Update the data from its first line through the line with "MÁS DE UNO ONDA", including both, by changing "quejas" to "protestas" and leaving everything else as it is.

# Dataset entries

BEGIN

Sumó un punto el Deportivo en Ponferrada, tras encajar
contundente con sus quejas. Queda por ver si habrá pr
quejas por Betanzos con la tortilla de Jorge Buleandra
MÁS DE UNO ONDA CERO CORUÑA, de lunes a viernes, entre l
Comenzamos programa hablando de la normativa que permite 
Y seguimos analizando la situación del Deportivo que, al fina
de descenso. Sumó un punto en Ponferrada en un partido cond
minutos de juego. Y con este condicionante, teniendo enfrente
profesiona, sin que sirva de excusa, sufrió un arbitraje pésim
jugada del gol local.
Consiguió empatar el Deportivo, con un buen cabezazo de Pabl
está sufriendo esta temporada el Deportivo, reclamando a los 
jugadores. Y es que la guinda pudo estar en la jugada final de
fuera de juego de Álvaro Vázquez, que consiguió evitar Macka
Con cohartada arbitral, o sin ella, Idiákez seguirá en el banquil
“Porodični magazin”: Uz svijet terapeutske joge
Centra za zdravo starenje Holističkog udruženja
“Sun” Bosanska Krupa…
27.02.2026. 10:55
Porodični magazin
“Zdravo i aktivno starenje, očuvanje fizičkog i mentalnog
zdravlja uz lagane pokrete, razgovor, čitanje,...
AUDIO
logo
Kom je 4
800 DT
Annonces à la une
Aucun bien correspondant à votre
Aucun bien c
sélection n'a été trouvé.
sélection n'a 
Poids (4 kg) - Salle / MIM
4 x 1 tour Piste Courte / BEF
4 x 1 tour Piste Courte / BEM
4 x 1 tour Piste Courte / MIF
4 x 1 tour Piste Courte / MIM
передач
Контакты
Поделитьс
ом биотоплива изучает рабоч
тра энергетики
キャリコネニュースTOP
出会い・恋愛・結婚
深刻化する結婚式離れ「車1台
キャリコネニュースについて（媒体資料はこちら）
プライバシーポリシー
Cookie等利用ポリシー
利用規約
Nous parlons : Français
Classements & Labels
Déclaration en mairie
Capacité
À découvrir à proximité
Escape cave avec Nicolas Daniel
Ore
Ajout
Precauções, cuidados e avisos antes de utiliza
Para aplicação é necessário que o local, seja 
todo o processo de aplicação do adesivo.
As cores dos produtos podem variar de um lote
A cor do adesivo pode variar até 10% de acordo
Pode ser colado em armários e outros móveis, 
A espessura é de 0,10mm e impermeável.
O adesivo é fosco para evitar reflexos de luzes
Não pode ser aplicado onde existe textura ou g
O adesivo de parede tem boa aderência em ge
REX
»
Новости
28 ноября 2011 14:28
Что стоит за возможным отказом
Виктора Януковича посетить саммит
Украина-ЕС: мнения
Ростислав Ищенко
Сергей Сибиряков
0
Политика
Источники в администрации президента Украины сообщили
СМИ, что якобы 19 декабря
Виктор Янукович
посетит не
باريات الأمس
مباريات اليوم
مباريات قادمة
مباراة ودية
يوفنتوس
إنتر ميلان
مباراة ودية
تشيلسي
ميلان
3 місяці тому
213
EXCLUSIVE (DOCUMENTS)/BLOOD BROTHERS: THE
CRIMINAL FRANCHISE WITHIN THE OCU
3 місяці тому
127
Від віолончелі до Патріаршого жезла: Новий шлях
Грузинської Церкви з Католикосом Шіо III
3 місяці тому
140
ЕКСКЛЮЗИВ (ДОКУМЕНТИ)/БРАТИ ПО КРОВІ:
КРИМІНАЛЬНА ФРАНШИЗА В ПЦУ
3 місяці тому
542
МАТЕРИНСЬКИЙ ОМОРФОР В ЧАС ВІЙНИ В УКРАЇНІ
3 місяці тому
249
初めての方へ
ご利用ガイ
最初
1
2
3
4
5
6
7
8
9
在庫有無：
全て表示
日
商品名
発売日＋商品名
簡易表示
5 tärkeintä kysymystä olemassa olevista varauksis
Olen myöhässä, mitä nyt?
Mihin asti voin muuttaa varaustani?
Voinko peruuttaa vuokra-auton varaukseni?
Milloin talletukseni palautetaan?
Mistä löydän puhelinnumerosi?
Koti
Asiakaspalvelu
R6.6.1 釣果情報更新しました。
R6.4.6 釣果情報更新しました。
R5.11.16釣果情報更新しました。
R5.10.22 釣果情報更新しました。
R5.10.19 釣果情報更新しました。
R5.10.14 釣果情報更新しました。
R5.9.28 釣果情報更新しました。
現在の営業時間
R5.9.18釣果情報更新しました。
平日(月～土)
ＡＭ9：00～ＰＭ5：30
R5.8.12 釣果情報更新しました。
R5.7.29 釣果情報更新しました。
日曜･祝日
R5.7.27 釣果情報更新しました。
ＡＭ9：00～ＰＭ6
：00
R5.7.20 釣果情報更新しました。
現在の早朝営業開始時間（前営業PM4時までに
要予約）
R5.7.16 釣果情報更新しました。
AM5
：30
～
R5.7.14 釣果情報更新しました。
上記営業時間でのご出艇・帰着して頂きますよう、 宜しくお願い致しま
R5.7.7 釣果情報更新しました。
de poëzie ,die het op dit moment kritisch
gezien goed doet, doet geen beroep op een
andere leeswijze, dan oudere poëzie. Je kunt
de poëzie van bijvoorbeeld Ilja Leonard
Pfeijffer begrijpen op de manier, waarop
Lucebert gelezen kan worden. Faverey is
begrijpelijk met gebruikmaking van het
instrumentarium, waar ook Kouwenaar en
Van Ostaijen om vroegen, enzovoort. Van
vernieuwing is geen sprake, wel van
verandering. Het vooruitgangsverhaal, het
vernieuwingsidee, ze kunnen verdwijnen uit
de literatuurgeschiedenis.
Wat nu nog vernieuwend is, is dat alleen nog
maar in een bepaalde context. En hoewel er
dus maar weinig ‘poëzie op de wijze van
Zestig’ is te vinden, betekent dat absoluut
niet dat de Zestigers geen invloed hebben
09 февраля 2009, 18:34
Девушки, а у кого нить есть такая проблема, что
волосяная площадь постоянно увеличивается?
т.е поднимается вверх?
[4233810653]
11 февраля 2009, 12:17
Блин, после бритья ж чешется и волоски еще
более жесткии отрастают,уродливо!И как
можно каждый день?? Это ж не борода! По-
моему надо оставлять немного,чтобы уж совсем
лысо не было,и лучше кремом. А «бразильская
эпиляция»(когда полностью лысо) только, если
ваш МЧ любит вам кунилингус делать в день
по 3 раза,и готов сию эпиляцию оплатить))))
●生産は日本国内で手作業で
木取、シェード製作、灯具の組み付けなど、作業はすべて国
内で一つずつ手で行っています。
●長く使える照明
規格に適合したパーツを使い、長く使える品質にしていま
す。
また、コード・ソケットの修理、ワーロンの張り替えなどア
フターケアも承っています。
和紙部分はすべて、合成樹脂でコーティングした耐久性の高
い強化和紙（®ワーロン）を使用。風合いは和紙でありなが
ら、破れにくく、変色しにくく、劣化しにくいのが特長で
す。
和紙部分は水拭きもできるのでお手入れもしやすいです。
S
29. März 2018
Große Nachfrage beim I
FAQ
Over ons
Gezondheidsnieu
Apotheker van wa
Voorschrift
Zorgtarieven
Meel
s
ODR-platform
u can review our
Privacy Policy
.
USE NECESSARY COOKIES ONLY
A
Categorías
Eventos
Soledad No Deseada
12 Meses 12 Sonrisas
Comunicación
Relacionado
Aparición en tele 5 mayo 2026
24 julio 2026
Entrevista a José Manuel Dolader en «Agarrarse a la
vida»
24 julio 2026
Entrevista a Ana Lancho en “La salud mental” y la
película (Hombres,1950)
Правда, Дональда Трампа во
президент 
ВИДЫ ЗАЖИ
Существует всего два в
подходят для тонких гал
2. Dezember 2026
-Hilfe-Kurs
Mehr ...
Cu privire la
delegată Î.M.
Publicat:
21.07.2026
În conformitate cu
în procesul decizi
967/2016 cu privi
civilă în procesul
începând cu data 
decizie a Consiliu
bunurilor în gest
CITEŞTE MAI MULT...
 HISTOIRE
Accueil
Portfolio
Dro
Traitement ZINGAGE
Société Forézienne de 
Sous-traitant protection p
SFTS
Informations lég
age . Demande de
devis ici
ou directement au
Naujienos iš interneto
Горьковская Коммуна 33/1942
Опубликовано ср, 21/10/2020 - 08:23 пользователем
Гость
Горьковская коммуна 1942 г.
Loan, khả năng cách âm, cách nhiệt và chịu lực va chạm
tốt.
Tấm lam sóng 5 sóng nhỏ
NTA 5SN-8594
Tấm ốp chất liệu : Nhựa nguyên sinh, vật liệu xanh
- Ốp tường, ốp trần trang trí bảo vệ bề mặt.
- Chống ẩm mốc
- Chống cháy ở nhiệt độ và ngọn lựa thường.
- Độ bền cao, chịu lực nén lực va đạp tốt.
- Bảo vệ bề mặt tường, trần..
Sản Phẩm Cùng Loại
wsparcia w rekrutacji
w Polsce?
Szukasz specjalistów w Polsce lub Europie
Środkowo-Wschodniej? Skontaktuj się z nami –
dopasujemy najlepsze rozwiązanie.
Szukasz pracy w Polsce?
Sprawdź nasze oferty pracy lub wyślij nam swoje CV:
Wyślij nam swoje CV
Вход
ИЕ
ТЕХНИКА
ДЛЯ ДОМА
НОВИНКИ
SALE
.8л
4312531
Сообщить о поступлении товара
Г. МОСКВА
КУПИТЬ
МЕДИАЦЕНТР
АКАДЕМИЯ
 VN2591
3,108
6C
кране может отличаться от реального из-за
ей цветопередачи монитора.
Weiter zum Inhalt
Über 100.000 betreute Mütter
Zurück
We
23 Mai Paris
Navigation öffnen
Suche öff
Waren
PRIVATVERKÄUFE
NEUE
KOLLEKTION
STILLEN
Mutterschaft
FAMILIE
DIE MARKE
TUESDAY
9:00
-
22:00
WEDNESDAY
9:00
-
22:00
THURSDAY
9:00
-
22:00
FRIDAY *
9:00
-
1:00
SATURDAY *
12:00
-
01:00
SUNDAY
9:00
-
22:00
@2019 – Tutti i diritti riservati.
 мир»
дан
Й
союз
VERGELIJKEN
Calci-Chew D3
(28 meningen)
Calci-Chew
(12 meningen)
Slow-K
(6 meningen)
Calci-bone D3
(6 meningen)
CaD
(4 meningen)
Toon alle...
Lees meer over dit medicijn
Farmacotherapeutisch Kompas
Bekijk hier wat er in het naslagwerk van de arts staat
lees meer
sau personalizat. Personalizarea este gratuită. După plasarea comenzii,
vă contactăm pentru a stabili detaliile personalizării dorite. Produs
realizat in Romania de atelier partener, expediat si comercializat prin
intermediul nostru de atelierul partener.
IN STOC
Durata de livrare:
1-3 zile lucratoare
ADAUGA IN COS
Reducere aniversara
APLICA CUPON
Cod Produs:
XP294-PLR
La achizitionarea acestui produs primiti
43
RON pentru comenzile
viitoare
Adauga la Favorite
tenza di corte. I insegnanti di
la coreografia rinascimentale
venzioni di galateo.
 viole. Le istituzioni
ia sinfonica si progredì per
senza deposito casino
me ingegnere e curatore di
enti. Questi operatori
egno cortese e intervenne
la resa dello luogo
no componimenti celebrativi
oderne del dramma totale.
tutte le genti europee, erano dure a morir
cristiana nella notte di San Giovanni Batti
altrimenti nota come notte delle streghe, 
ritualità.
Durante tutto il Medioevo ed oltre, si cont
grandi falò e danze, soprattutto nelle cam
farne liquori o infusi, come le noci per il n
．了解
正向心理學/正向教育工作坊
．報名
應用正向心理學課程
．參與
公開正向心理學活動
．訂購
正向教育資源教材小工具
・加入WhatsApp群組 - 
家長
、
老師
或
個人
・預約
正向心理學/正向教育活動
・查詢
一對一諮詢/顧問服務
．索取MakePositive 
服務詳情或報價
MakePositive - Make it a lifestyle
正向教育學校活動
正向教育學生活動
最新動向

END

# YOUR RESPONSE
Sumó un punto el Deportivo en Ponferrada, tras encajar
contundente con sus protestas. Queda por ver si habrá pr
protestas por Betanzos con la tortilla de Jorge Buleandra
MÁS DE UNO ONDA CERO CORUÑA, de lunes a viernes, entre l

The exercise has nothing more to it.